[Short-answer chart tasks]
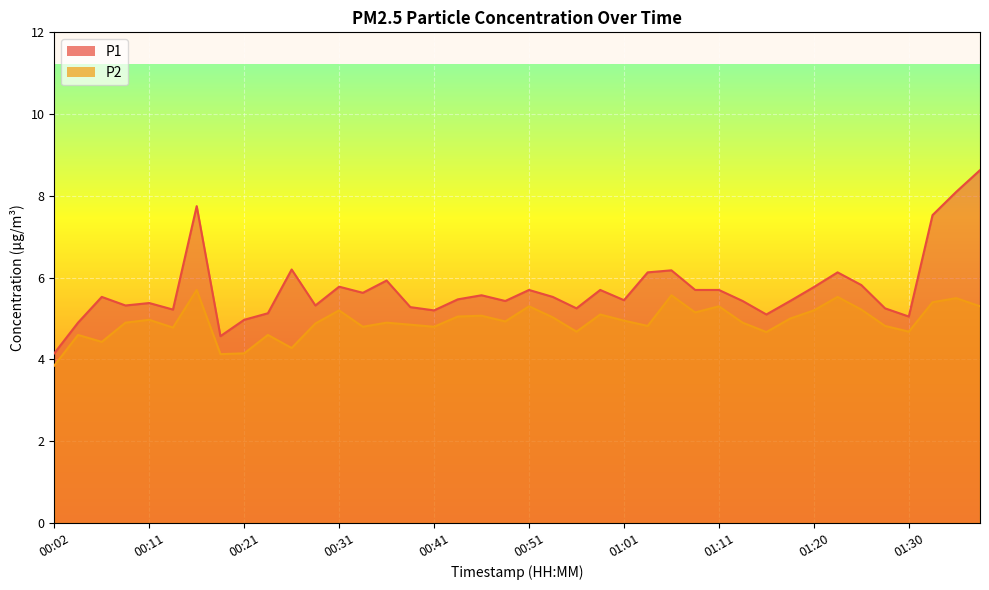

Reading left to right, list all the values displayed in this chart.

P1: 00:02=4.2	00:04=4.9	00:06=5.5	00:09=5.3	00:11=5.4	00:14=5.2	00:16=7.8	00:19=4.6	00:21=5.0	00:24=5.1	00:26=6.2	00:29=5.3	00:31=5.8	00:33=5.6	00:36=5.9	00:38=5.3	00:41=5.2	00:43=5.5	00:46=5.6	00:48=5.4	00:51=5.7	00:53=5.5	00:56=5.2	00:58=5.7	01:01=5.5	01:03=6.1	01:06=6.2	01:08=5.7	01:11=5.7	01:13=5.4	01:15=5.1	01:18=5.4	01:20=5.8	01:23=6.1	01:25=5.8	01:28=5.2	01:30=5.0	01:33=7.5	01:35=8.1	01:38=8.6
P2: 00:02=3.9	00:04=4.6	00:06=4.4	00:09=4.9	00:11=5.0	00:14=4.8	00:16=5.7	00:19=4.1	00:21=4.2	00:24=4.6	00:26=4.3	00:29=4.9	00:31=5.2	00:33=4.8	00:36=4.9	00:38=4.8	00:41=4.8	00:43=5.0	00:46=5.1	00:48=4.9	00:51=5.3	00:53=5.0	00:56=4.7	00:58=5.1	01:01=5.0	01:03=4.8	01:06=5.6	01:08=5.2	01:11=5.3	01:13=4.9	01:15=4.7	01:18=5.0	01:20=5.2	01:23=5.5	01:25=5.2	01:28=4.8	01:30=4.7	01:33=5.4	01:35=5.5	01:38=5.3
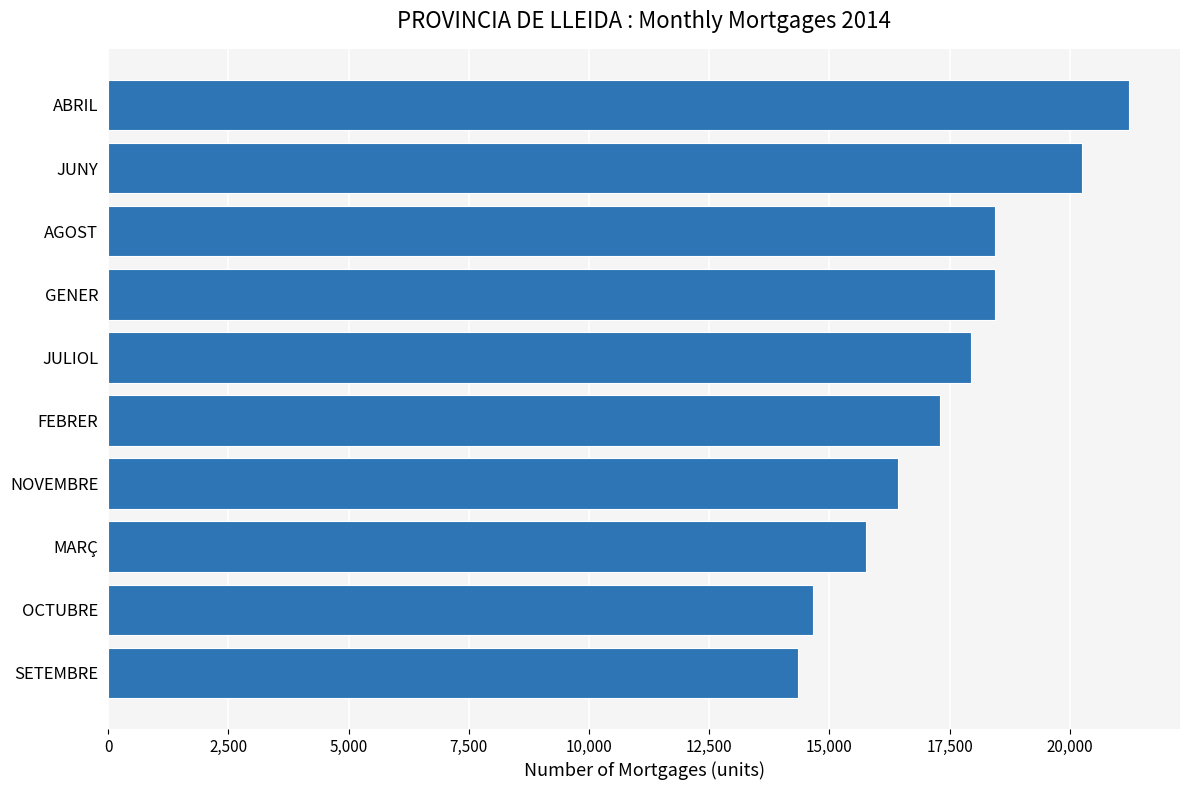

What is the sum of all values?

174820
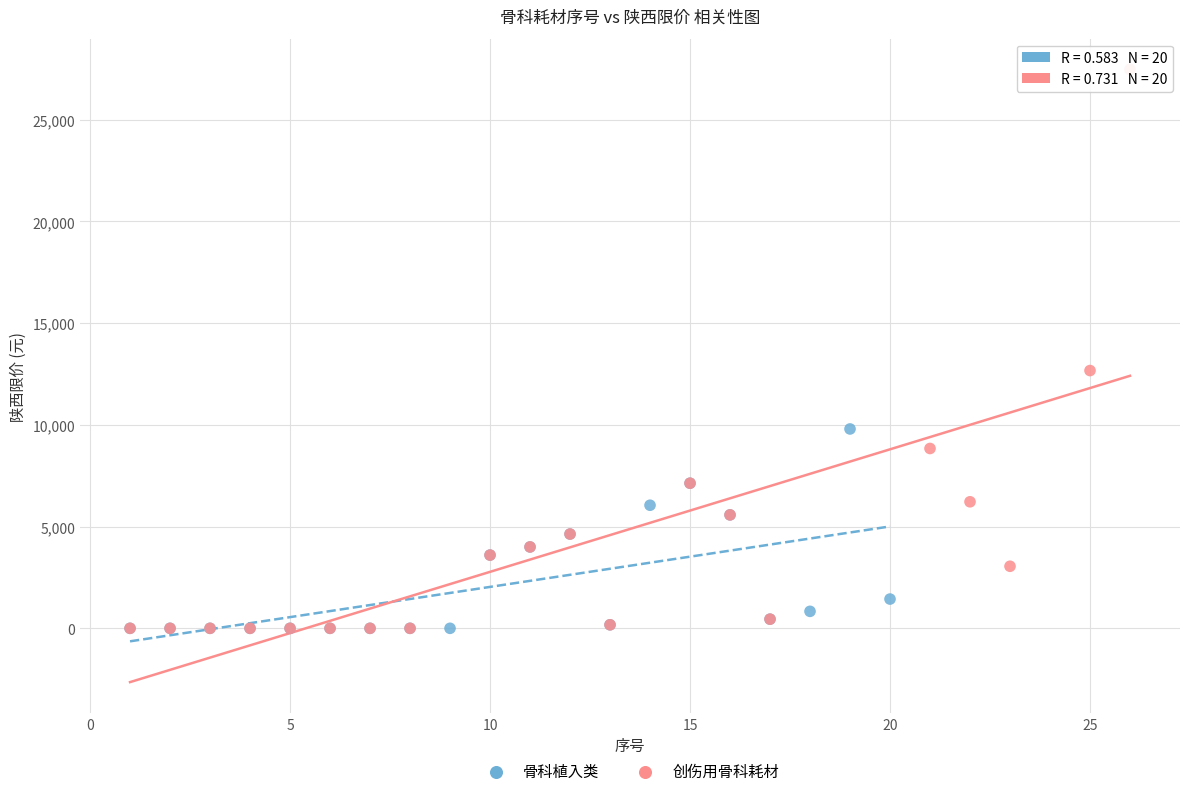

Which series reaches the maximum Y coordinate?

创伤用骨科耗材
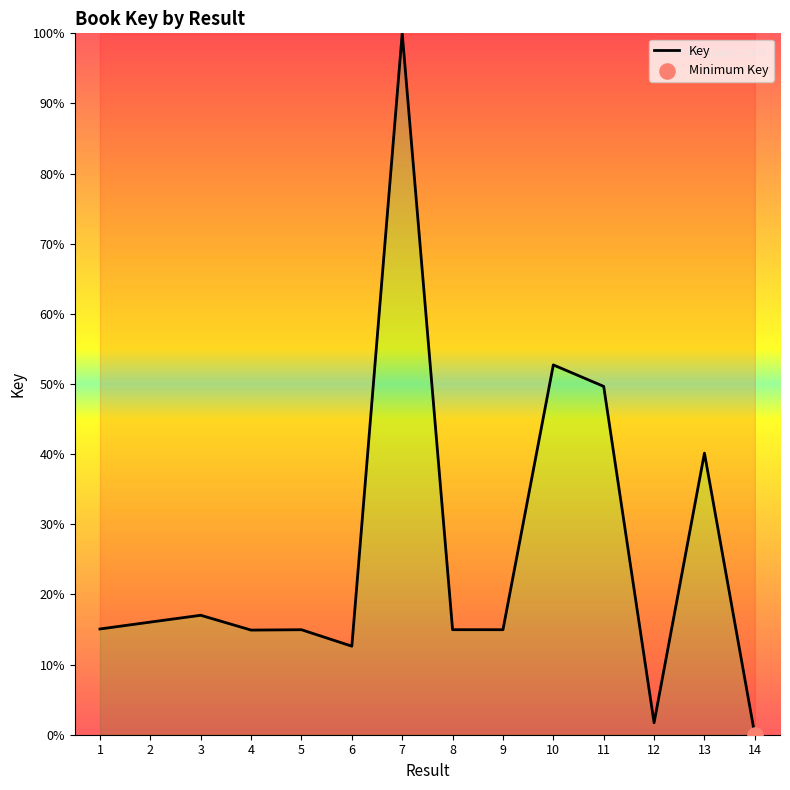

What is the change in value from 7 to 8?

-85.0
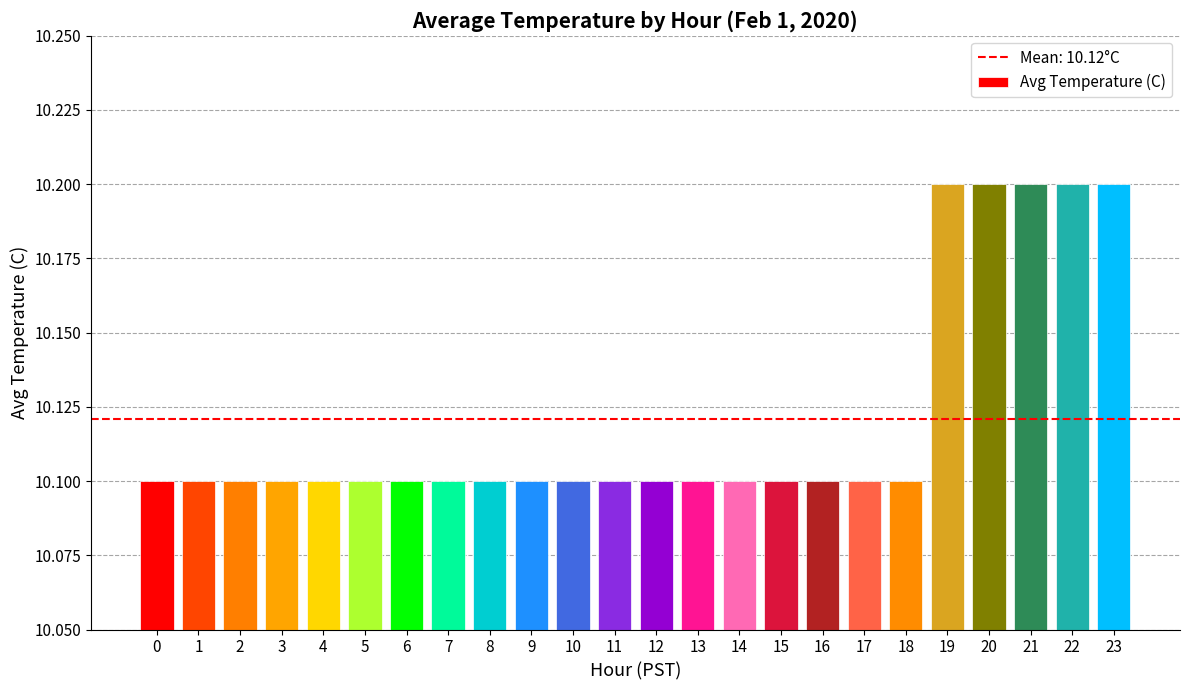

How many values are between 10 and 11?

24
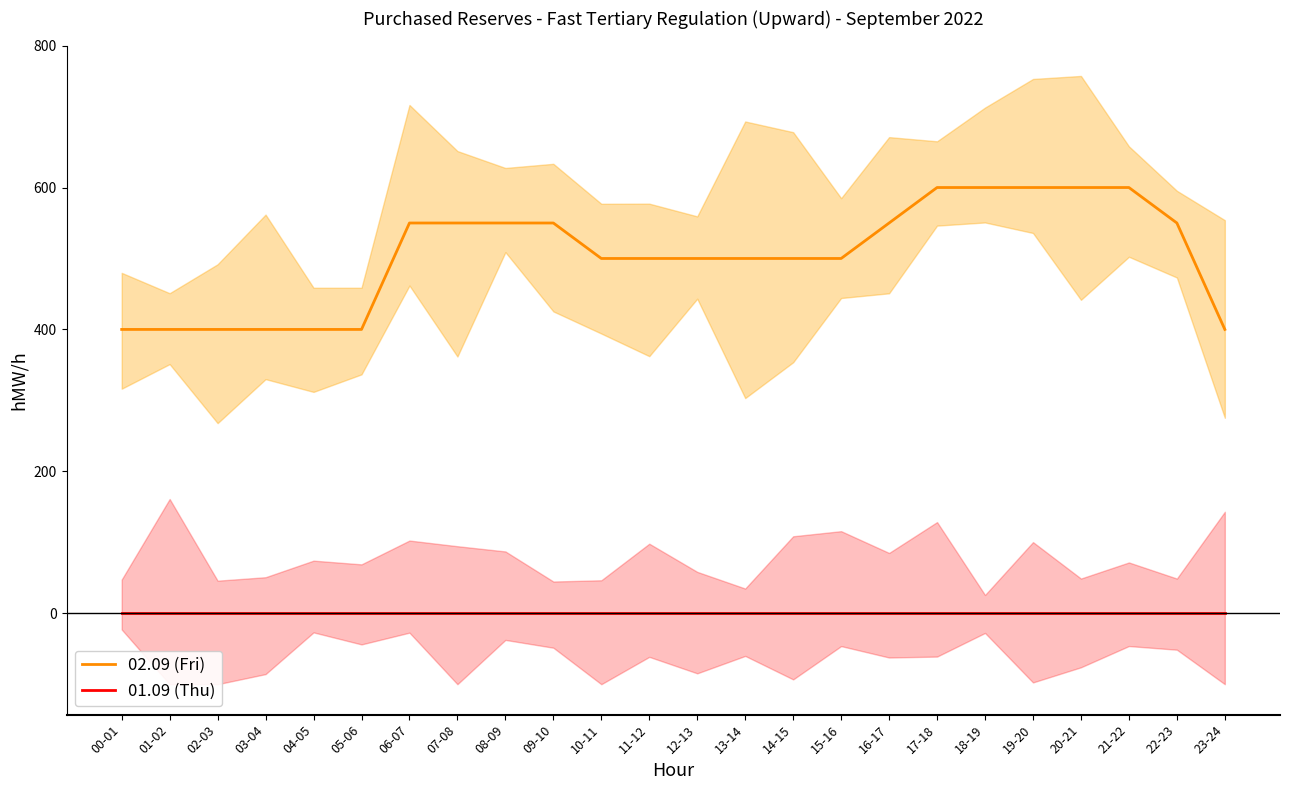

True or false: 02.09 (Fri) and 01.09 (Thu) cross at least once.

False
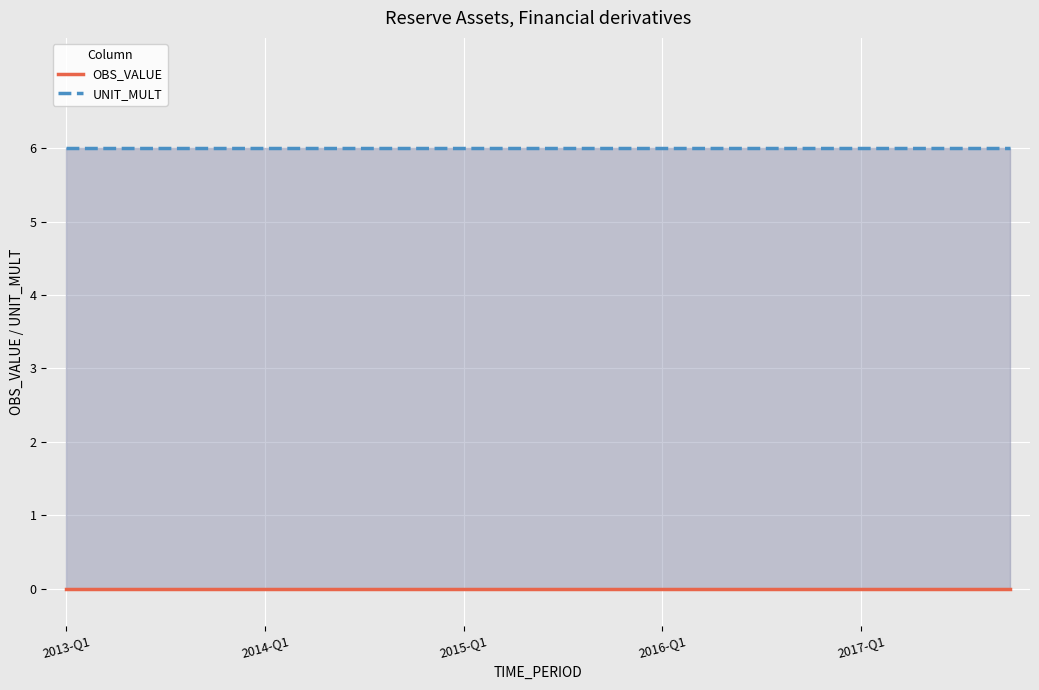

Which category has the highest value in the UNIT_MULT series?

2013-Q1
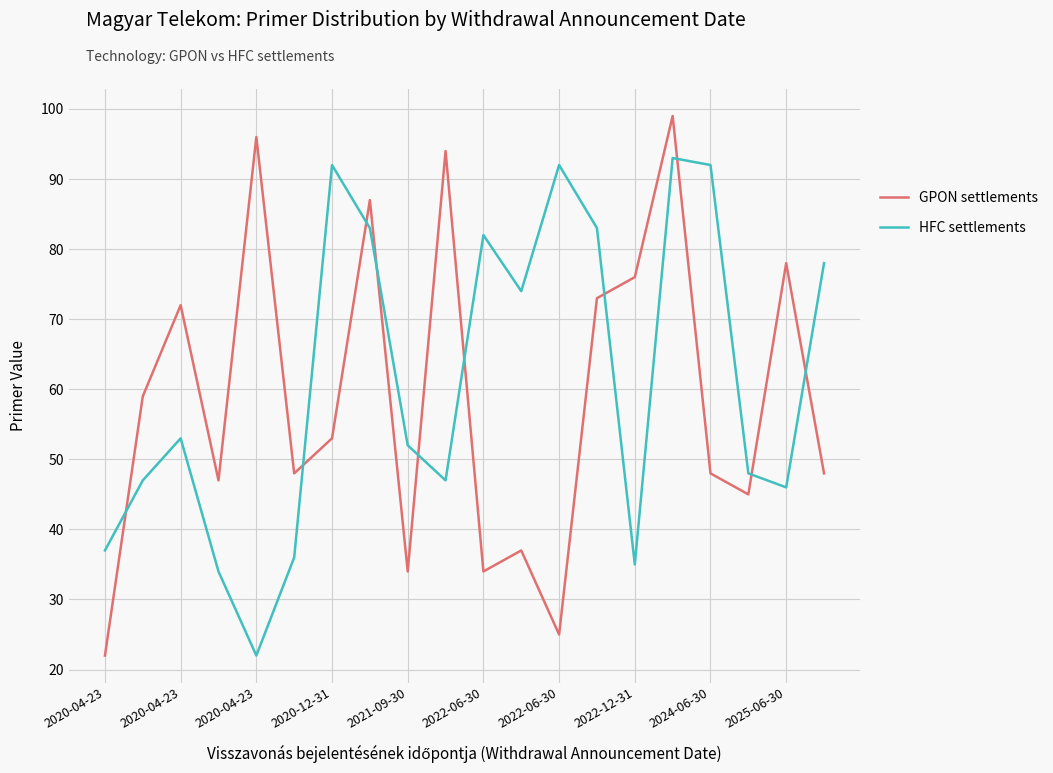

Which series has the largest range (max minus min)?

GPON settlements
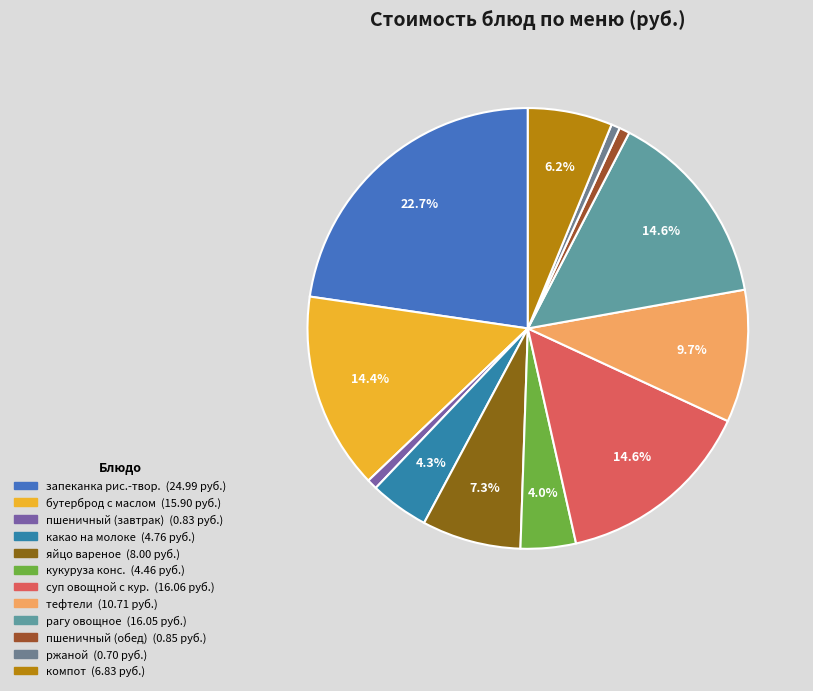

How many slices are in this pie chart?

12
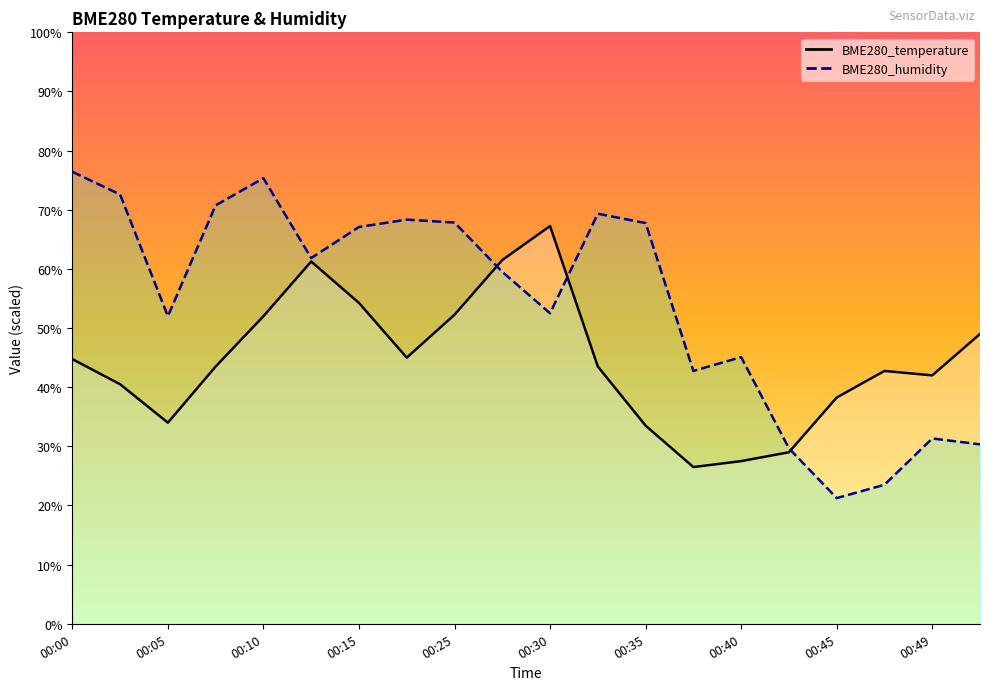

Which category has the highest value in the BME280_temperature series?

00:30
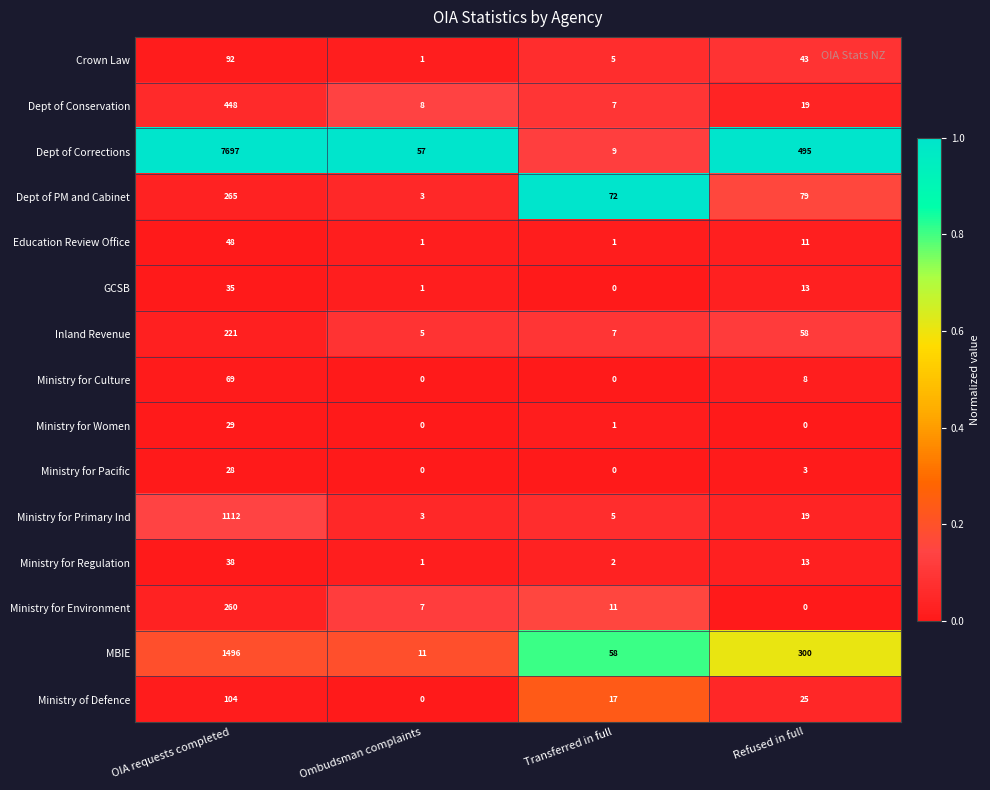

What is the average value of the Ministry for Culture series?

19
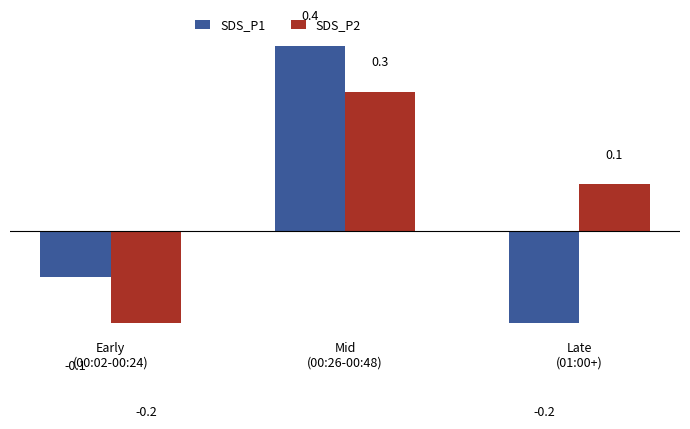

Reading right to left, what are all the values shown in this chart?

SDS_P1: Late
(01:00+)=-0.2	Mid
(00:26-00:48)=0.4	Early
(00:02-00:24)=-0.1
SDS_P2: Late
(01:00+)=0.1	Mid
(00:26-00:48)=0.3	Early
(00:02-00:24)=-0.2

* Task brief
Quote all of the records above verbatim, leaving out the pictures.

* Expected answer
Reading left to right, list all the values displayed in this chart.

P1: 00:02=4.2	00:04=4.9	00:06=5.5	00:09=5.3	00:11=5.4	00:14=5.2	00:16=7.8	00:19=4.6	00:21=5.0	00:24=5.1	00:26=6.2	00:29=5.3	00:31=5.8	00:33=5.6	00:36=5.9	00:38=5.3	00:41=5.2	00:43=5.5	00:46=5.6	00:48=5.4	00:51=5.7	00:53=5.5	00:56=5.2	00:58=5.7	01:01=5.5	01:03=6.1	01:06=6.2	01:08=5.7	01:11=5.7	01:13=5.4	01:15=5.1	01:18=5.4	01:20=5.8	01:23=6.1	01:25=5.8	01:28=5.2	01:30=5.0	01:33=7.5	01:35=8.1	01:38=8.6
P2: 00:02=3.9	00:04=4.6	00:06=4.4	00:09=4.9	00:11=5.0	00:14=4.8	00:16=5.7	00:19=4.1	00:21=4.2	00:24=4.6	00:26=4.3	00:29=4.9	00:31=5.2	00:33=4.8	00:36=4.9	00:38=4.8	00:41=4.8	00:43=5.0	00:46=5.1	00:48=4.9	00:51=5.3	00:53=5.0	00:56=4.7	00:58=5.1	01:01=5.0	01:03=4.8	01:06=5.6	01:08=5.2	01:11=5.3	01:13=4.9	01:15=4.7	01:18=5.0	01:20=5.2	01:23=5.5	01:25=5.2	01:28=4.8	01:30=4.7	01:33=5.4	01:35=5.5	01:38=5.3

What is the sum of all values?

174820

Which series reaches the maximum Y coordinate?

创伤用骨科耗材

What is the change in value from 7 to 8?

-85.0

How many values are between 10 and 11?

24

True or false: 02.09 (Fri) and 01.09 (Thu) cross at least once.

False

Which category has the highest value in the UNIT_MULT series?

2013-Q1

Which series has the largest range (max minus min)?

GPON settlements

How many slices are in this pie chart?

12

Which category has the highest value in the BME280_temperature series?

00:30

What is the average value of the Ministry for Culture series?

19

Reading right to left, what are all the values shown in this chart?

SDS_P1: Late
(01:00+)=-0.2	Mid
(00:26-00:48)=0.4	Early
(00:02-00:24)=-0.1
SDS_P2: Late
(01:00+)=0.1	Mid
(00:26-00:48)=0.3	Early
(00:02-00:24)=-0.2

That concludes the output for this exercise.